INFORMATION:
══════════════════════════════
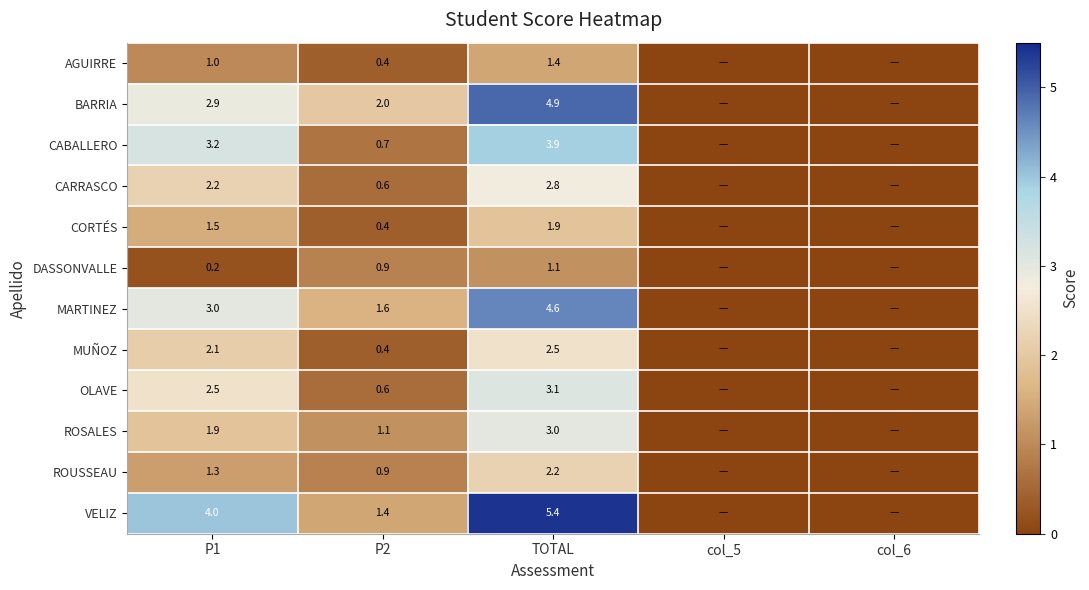

Which series changed the most between P1 and P2?

VELIZ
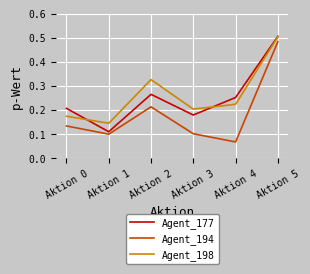

True or false: Agent_177 has a value of 0.1 at Aktion 3.

False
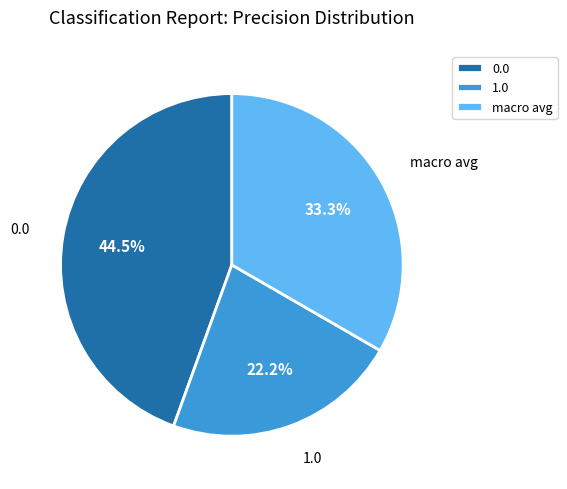

What is the smallest slice in the pie chart?

1.0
══════════════════════════════
Copy all of the material above line for line, without the pictures.

Which series changed the most between P1 and P2?

VELIZ

True or false: Agent_177 has a value of 0.1 at Aktion 3.

False

What is the smallest slice in the pie chart?

1.0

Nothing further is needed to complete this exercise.